### What the exercise asks
Your task is to filter the data below down to the lines holding "Rendered".

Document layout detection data
%%

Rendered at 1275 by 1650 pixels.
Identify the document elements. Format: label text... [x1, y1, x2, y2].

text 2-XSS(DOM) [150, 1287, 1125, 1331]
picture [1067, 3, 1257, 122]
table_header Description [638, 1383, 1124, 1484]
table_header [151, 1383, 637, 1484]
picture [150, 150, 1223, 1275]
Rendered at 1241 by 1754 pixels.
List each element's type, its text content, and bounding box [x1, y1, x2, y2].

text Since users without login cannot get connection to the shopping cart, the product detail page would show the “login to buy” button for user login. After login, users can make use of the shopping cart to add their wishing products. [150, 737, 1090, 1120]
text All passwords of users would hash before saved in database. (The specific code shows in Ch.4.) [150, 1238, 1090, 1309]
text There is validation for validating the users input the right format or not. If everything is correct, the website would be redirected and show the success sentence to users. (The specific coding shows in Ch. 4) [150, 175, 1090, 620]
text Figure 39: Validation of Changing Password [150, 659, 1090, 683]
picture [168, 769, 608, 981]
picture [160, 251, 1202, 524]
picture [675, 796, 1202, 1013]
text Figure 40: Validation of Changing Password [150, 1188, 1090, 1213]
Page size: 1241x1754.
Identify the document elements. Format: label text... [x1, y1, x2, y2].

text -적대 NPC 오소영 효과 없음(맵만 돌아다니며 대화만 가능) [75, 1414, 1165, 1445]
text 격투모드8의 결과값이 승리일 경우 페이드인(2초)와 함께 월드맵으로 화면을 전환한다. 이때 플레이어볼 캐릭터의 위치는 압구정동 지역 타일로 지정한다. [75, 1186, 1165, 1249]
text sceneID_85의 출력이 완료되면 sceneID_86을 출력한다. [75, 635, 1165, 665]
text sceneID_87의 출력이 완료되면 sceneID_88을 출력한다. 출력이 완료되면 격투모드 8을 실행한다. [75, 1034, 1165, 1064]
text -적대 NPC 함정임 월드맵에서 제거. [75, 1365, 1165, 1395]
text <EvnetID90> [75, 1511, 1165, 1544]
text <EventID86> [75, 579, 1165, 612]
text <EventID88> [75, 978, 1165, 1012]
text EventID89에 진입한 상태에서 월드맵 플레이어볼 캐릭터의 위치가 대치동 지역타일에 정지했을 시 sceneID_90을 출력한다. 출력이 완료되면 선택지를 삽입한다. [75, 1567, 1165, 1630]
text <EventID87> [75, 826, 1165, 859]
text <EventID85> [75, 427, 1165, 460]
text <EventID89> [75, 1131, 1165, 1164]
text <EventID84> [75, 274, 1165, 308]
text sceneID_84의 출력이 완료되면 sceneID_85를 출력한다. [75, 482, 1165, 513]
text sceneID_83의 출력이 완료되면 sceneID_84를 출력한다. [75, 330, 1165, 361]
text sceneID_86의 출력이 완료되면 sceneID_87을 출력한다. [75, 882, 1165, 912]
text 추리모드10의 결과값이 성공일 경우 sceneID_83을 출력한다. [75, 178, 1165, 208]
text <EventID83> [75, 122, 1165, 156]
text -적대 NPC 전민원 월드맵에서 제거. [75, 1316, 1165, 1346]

%%

### Answer to the exercise
Rendered at 1275 by 1650 pixels.
Rendered at 1241 by 1754 pixels.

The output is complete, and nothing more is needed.